> **THE PROBLEM**: A full, exact copy of the listing is needed, with images omitted.

> **GIVEN MATERIAL**:

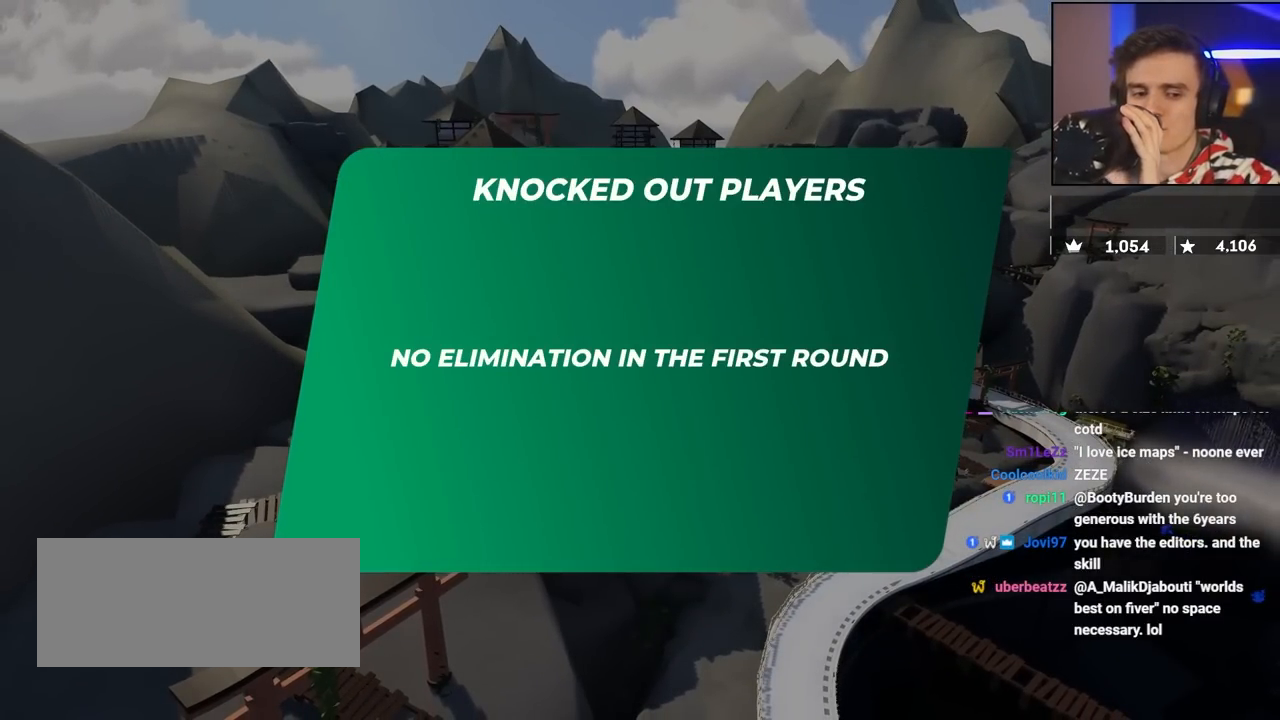
{"keys": ["up"], "events": []}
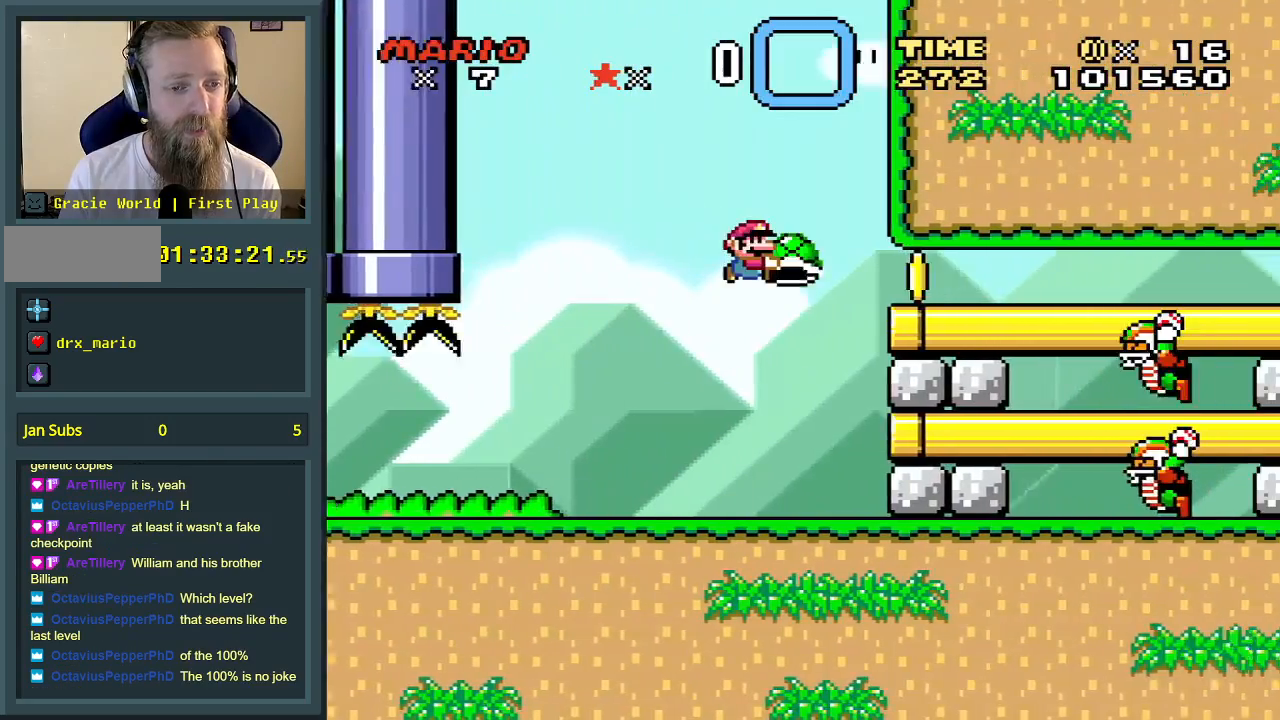
Gameplay with a controller (Nintendo layout); each line is a JSON object with the inputs held at the frame after it. "events" lists button and stick changes between this image and that frame as [ms after this image, input, new state], when the widget could be followed in between. Not read: L3 R3.
{"buttons": ["Y", "DPAD_RIGHT"], "events": [[50, "B", "up"], [200, "B", "down"], [500, "B", "up"]]}
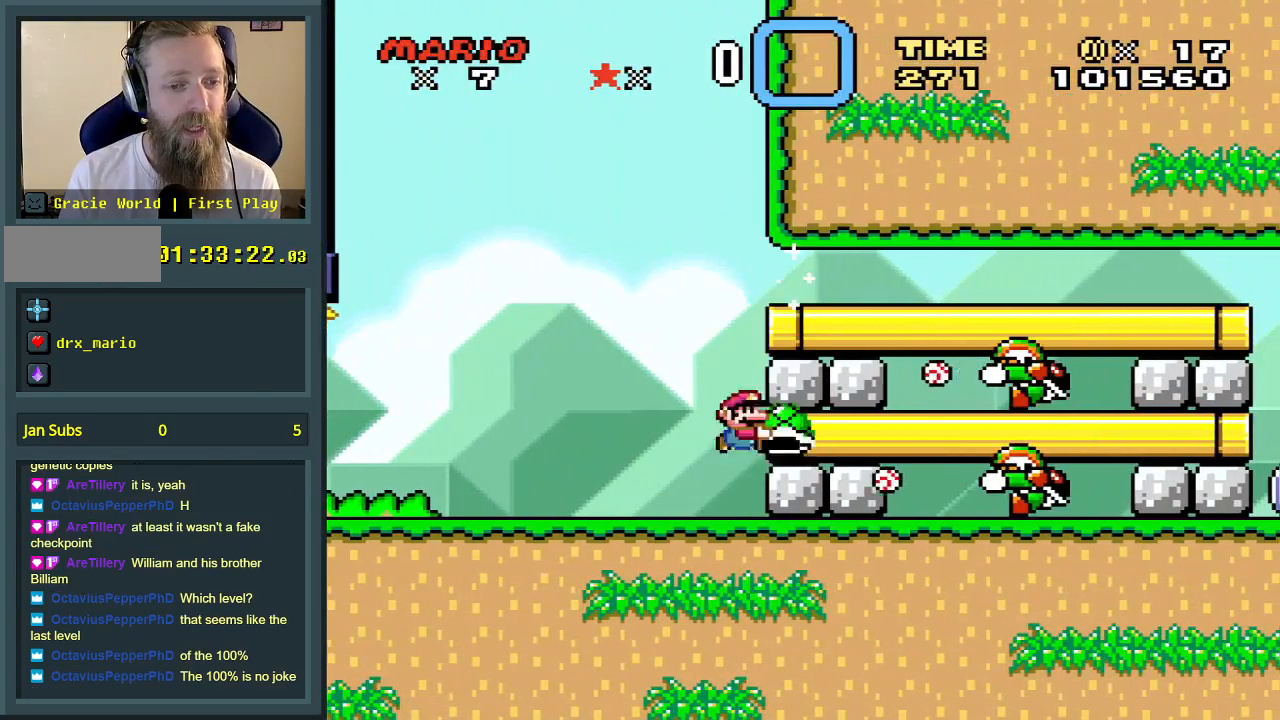
{"buttons": ["Y", "DPAD_RIGHT"], "events": [[83, "DPAD_RIGHT", "up"], [117, "DPAD_RIGHT", "down"], [167, "B", "down"], [450, "B", "up"]]}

> **TASK OUTPUT**:
{"keys": ["up"], "events": []}
Gameplay with a controller (Nintendo layout); each line is a JSON object with the inputs held at the frame after it. "events" lists button and stick changes between this image and that frame as [ms after this image, input, new state], when the widget could be followed in between. Not read: L3 R3.
{"buttons": ["Y", "DPAD_RIGHT"], "events": [[50, "B", "up"], [200, "B", "down"], [500, "B", "up"]]}
{"buttons": ["Y", "DPAD_RIGHT"], "events": [[83, "DPAD_RIGHT", "up"], [117, "DPAD_RIGHT", "down"], [167, "B", "down"], [450, "B", "up"]]}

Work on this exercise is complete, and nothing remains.